This week, the medical journal The Lancet released its annual “Report of the Lancet Countdown on Health and Climate Change” and a companion brief focused on conditions in the United States. The brief urges action to curb global-warming emissions, arguing that the health impacts of a shifting climate are already being seen in the U.S. and rapidly growing severe. Those include direct effects, such as illness from extreme heat or drowning from floods, as well as indirect and less-obvious ones, like shifting infectious-disease patterns or worsening allergies and asthma from more-intense pollen levels. Renee N. Salas, assistant professor of emergency medicine at Harvard Medical School, ER physician at Massachusetts General Hospital, climate and health expert at the Harvard Global Health Institute, and Yerby Fellow at the Harvard T.H. Chan School of Public Health’s Center for Climate, Health, and the Global Environment, was the lead author of the U.S. brief and an author on the global report. She spoke with the Gazette about the findings.
Q&A
Renee N. Salas
GAZETTE: Were there examples this year of weather extreme enough to affect people’s health that could be at least partly related to climate change?
SALAS: Yes. Climate change makes it more likely for these events to be more intense. This often translates to worse health outcomes and increased health-system disruption. One way to think about it is that climate change loads the dice. Overall, recent research found more than a third of heat-related deaths in U.S. cities can be attributed directly to climate change. The Pacific Northwest heat wave in June of 2021 was found by climate scientists to be virtually impossible without climate change. It was a catastrophic mass-casualty event estimated to have led to over 600 excess deaths in Washington and Oregon in a week. And there were more than 70 times the number of heat-related emergency department visits when compared to that same time period in 2019. We have an enormous opportunity to limit these harms by acting swiftly and decisively on climate change to protect health and advance equity.
GAZETTE: So we can expect more events that are completely out of the range of normal weather for a region?
SALAS: Climate change is worsening heat waves, making them more frequent, longer, and hotter. It’s amplifying drought and intensifying wildfires. It is supercharging hurricanes, which are slower, wetter, and stronger because of climate change. Climate change is fueling flood risks with increased heavy-rainfall events. It is raising sea levels that contribute to coastal flooding, which is especially of concern here in the Northeast because we are experiencing some of the highest rates of sea-level rise in the country. At the same time, there’s an increased risk that we’re going to have more very extreme events.
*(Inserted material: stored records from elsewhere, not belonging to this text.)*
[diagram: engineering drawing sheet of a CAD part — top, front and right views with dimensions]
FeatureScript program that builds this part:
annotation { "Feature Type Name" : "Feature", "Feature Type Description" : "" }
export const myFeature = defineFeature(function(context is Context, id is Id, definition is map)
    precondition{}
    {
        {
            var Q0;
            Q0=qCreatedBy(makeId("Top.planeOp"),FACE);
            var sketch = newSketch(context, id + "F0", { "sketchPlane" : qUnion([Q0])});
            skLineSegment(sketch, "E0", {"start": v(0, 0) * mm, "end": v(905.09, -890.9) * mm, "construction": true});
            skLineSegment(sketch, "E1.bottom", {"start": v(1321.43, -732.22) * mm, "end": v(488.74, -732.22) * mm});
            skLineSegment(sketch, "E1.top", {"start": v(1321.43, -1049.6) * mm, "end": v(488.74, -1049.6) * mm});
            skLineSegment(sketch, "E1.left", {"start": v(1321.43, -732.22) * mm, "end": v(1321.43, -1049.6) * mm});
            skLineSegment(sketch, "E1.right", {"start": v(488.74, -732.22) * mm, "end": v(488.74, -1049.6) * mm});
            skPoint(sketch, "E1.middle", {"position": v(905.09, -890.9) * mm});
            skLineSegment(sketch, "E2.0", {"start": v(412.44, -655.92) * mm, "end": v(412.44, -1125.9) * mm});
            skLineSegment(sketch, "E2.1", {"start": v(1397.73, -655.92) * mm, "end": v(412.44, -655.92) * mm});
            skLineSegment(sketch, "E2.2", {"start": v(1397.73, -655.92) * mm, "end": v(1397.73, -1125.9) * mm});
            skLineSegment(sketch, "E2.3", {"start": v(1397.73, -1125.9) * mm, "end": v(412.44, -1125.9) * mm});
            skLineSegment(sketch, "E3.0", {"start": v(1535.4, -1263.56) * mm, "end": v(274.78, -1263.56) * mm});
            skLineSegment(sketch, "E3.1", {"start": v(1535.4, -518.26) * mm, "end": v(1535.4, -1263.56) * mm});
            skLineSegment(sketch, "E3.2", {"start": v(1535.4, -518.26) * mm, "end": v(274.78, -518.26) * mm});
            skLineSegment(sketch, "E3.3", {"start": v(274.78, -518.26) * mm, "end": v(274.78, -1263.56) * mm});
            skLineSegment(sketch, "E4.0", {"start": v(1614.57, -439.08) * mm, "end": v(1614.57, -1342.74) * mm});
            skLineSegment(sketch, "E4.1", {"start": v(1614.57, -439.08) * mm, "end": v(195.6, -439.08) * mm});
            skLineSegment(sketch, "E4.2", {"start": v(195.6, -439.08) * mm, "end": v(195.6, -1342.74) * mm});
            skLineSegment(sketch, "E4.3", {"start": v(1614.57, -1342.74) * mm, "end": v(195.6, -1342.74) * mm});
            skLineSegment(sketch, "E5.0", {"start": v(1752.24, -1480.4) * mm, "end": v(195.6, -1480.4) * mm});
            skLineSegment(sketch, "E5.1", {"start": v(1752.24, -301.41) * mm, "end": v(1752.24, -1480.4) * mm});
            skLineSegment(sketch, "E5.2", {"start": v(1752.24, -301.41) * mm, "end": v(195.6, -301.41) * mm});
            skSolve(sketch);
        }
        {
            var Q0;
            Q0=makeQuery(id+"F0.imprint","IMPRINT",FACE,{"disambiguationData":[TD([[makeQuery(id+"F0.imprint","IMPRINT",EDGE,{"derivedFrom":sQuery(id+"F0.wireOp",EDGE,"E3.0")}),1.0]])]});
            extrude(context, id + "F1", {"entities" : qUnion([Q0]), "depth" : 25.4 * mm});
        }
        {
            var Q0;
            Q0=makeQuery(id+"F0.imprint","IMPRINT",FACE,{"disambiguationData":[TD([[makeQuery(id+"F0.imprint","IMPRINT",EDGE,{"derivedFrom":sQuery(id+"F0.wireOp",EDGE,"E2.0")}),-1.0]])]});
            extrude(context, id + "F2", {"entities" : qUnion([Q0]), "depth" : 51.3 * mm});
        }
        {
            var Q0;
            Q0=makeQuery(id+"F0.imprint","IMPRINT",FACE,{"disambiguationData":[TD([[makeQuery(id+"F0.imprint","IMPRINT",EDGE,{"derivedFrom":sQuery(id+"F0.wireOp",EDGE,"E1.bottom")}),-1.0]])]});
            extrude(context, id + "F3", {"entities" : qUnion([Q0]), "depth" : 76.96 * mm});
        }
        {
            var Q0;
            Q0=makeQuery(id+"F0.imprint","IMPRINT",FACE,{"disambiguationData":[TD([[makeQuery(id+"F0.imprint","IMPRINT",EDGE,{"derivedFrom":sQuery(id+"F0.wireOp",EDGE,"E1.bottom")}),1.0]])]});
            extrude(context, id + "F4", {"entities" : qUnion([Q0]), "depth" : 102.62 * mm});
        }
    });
The Intergovernmental Panel on Climate Change shows that it’s imperative to urgently transition to a very low carbon-emission pathway if we want to keep temperature rise to below 1.5 degrees Celsius. Even though a 10th of a degree can seem small and insignificant, every fraction has significant implications for health and equity. So an extreme heat event that used to happen once every 10 years in the second half of the 19th century is today three times more likely. When we look at a 1.5 degree versus a 2 degree Celsius temperature rise, this half a degree means the difference between those events being nearly four times versus six times more likely, with an increased chance of even hotter temperatures. This translates to increased illness, suffering, and death.